Neural network design can best be explained with an example. Figure 26-8 shows the problem we will attack, identifying individual letters in an image of text. This pattern recognition task has received much attention. It is easy enough that many approaches achieve partial success, but difficult enough that there are no perfect solutions. Many successful commercial products have been based on this problem, such as: reading the addresses on letters for postal routing, document entry into word processors, etc.
The first step in developing a neural network is to create a database of examples. For the text recognition problem, this is accomplished by printing the 26 capital letters: A,B,C,D … Y,Z, 50 times on a sheet of paper. Next, these 1300 letters are converted into a digital image by using one of the many scanning devices available for personal computers. This large digital image is then divided into small images of 10×10 pixels, each containing a single letter. This information is stored as a 1.3 Megabyte database: 1300 images; 100 pixels per image; 8 bits per pixel. We will use the first 260 images in this database to train the neural network (i.e., determine the weights), and the remainder to test its performance. The database must also contain a way of identifying the letter contained in each image. For instance, an additional byte could be added to each 10×10 image, containing the letter's ASCII code. In another scheme, the position
of each 10×10 image in the database could indicate what the letter is. For example, images 0 to 49 might all be an "A", images 50-99 might all be a "B", etc.

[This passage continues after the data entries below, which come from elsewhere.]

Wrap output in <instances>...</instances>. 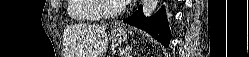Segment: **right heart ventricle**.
Segmentation results:
<instances>
[{
    "mask_svg": "<svg viewBox=\"0 0 249 57\" xmlns=\"http://www.w3.org/2000/svg\"><path fill=\"white\" fill-rule=\"evenodd\" d=\"M67 13L72 20L96 21L102 18L95 0H68Z\"/></svg>",
    "mask_w": 249,
    "mask_h": 57,
    "instance_id": "e07e8e85",
    "label": "right heart ventricle"
}]
</instances>
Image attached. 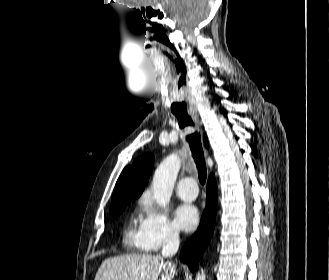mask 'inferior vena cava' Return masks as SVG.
<instances>
[{
    "mask_svg": "<svg viewBox=\"0 0 329 280\" xmlns=\"http://www.w3.org/2000/svg\"><path fill=\"white\" fill-rule=\"evenodd\" d=\"M179 243L180 240L178 232L175 230H170L167 234V238L163 242L162 256L168 258L175 255L178 251Z\"/></svg>",
    "mask_w": 329,
    "mask_h": 280,
    "instance_id": "inferior-vena-cava-1",
    "label": "inferior vena cava"
}]
</instances>
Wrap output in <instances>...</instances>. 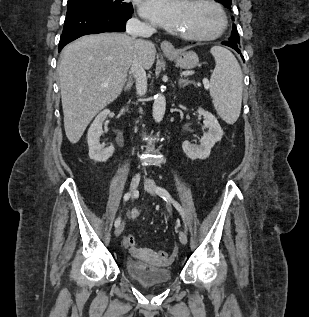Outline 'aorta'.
Segmentation results:
<instances>
[{"label": "aorta", "instance_id": "obj_1", "mask_svg": "<svg viewBox=\"0 0 309 317\" xmlns=\"http://www.w3.org/2000/svg\"><path fill=\"white\" fill-rule=\"evenodd\" d=\"M166 110V98L163 94L156 95L153 104V118L155 122L162 121Z\"/></svg>", "mask_w": 309, "mask_h": 317}]
</instances>
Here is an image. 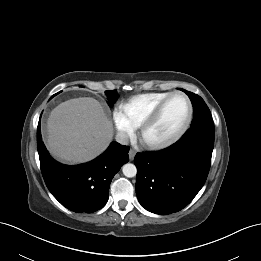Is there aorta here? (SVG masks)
<instances>
[{
  "label": "aorta",
  "mask_w": 261,
  "mask_h": 261,
  "mask_svg": "<svg viewBox=\"0 0 261 261\" xmlns=\"http://www.w3.org/2000/svg\"><path fill=\"white\" fill-rule=\"evenodd\" d=\"M122 172L126 177L132 178L136 176L137 168L134 164L127 163L122 167Z\"/></svg>",
  "instance_id": "762f6f07"
}]
</instances>
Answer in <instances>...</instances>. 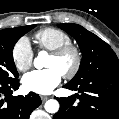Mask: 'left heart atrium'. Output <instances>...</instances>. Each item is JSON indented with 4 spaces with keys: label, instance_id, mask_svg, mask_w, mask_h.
<instances>
[{
    "label": "left heart atrium",
    "instance_id": "left-heart-atrium-1",
    "mask_svg": "<svg viewBox=\"0 0 119 119\" xmlns=\"http://www.w3.org/2000/svg\"><path fill=\"white\" fill-rule=\"evenodd\" d=\"M62 74L55 68L34 70L27 73L22 80L27 91L38 94L50 93L61 82Z\"/></svg>",
    "mask_w": 119,
    "mask_h": 119
}]
</instances>
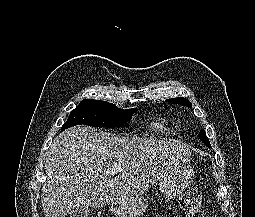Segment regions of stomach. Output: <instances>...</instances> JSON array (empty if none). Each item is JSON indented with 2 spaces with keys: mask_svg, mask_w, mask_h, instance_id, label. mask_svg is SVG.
<instances>
[{
  "mask_svg": "<svg viewBox=\"0 0 255 217\" xmlns=\"http://www.w3.org/2000/svg\"><path fill=\"white\" fill-rule=\"evenodd\" d=\"M194 177L193 169L186 165H180L176 170L163 175L159 179L161 194L165 199L179 196L190 184ZM148 200L138 197L123 202L111 204L110 211L115 217H138L146 212Z\"/></svg>",
  "mask_w": 255,
  "mask_h": 217,
  "instance_id": "0dacf381",
  "label": "stomach"
}]
</instances>
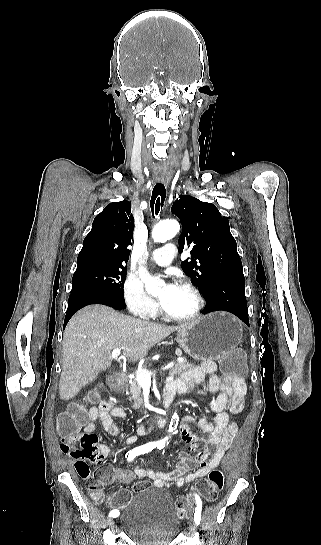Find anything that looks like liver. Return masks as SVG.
<instances>
[{
	"instance_id": "liver-1",
	"label": "liver",
	"mask_w": 321,
	"mask_h": 545,
	"mask_svg": "<svg viewBox=\"0 0 321 545\" xmlns=\"http://www.w3.org/2000/svg\"><path fill=\"white\" fill-rule=\"evenodd\" d=\"M181 327L127 317L105 305L84 307L70 319L64 331L61 399H73L98 373L111 367L114 349H122V355L129 361H139L151 347Z\"/></svg>"
}]
</instances>
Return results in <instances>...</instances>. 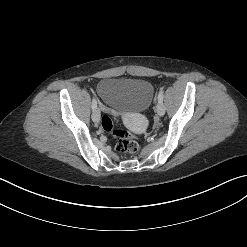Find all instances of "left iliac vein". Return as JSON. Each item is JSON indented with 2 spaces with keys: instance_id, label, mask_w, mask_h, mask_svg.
<instances>
[{
  "instance_id": "obj_1",
  "label": "left iliac vein",
  "mask_w": 247,
  "mask_h": 247,
  "mask_svg": "<svg viewBox=\"0 0 247 247\" xmlns=\"http://www.w3.org/2000/svg\"><path fill=\"white\" fill-rule=\"evenodd\" d=\"M157 114L161 117L165 114V107H164V104L163 102H158L157 103Z\"/></svg>"
}]
</instances>
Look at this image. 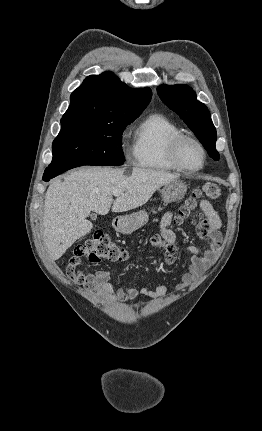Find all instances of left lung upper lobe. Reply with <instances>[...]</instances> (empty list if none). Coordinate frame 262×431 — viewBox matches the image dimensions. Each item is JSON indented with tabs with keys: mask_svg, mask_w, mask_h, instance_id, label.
Returning <instances> with one entry per match:
<instances>
[{
	"mask_svg": "<svg viewBox=\"0 0 262 431\" xmlns=\"http://www.w3.org/2000/svg\"><path fill=\"white\" fill-rule=\"evenodd\" d=\"M157 91L164 104L176 112L195 133L210 157L218 161L219 153L215 148L216 129L210 112L197 100L193 89L187 85H162Z\"/></svg>",
	"mask_w": 262,
	"mask_h": 431,
	"instance_id": "left-lung-upper-lobe-1",
	"label": "left lung upper lobe"
}]
</instances>
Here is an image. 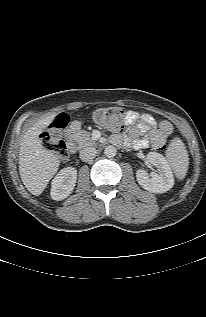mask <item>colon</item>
I'll return each mask as SVG.
<instances>
[{
    "label": "colon",
    "instance_id": "obj_1",
    "mask_svg": "<svg viewBox=\"0 0 206 317\" xmlns=\"http://www.w3.org/2000/svg\"><path fill=\"white\" fill-rule=\"evenodd\" d=\"M94 120L101 126L118 131L121 130L126 123L127 113L119 107L101 108L95 111ZM69 122L66 115H59L53 122L51 128L42 134V142L48 149L54 150L62 160H67L69 150L63 141H57V134ZM163 144L161 149H164Z\"/></svg>",
    "mask_w": 206,
    "mask_h": 317
}]
</instances>
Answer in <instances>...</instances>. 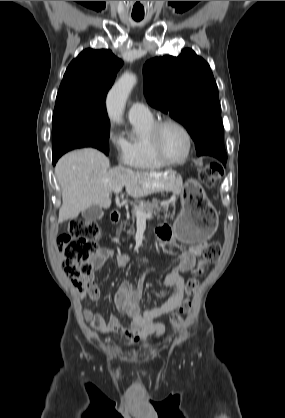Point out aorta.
I'll use <instances>...</instances> for the list:
<instances>
[{
	"label": "aorta",
	"mask_w": 285,
	"mask_h": 418,
	"mask_svg": "<svg viewBox=\"0 0 285 418\" xmlns=\"http://www.w3.org/2000/svg\"><path fill=\"white\" fill-rule=\"evenodd\" d=\"M136 82L134 74L124 73L108 93L106 105L109 117L114 123H122L126 100Z\"/></svg>",
	"instance_id": "1"
}]
</instances>
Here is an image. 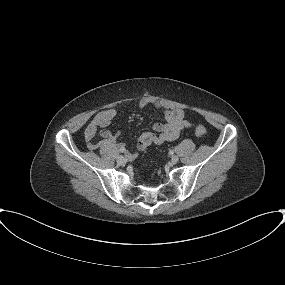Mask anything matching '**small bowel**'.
Here are the masks:
<instances>
[{
  "instance_id": "obj_1",
  "label": "small bowel",
  "mask_w": 285,
  "mask_h": 285,
  "mask_svg": "<svg viewBox=\"0 0 285 285\" xmlns=\"http://www.w3.org/2000/svg\"><path fill=\"white\" fill-rule=\"evenodd\" d=\"M148 105H154L158 109H163L162 114L158 117L161 118L164 123L155 122L151 127L153 132L142 133L135 139V147L138 151L145 150L152 144H162L173 141L178 138L183 128H188L191 125L181 109H164V106L160 102H155L148 98H142L139 101L140 108H144ZM116 115L117 111L114 108L102 110L89 122L85 129L84 136L87 147L90 150H97L102 147H117L119 150L125 149V145L117 143V138L119 137L118 132L112 133L109 130H104L101 133L102 140L99 142L94 141L98 129L110 125ZM130 155L134 156L135 153H130Z\"/></svg>"
}]
</instances>
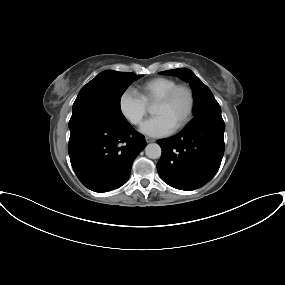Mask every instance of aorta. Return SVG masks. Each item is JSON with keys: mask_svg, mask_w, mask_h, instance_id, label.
<instances>
[{"mask_svg": "<svg viewBox=\"0 0 285 285\" xmlns=\"http://www.w3.org/2000/svg\"><path fill=\"white\" fill-rule=\"evenodd\" d=\"M161 153V147L157 143H151L145 147V154L150 159L160 158Z\"/></svg>", "mask_w": 285, "mask_h": 285, "instance_id": "obj_1", "label": "aorta"}]
</instances>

For this demonstration, the neural network will be designed for an arbitrary task: determine which of the 10×10 images contains a vowel, i.e., A, E, I, O, or U. This may not have any practical application, but it does illustrate the ability of the neural network to learn very abstract pattern recognition problems. By including ten examples of each letter in the training set, the network will (hopefully) learn the key features that distinguish the target from the nontarget images.
The neural network used in this example is the traditional three-layer, fully interconnected architecture, as shown in Figs. 26-5 and 26-6. There are 101 nodes in the input layer (100 pixel values plus a bias node), 10 nodes in the hidden layer, and 1 node in the output layer. When a 100 pixel image is applied to the input of the network, we want the output value to be close to one if a vowel is present, and near zero if a vowel is not present. Don't be worried that the input signal was acquired as a two-dimensional array (10×10), while the input to the neural network is a one-dimensional array. This is your understanding of how the pixel values are interrelated; the neural network will find relationships of its own.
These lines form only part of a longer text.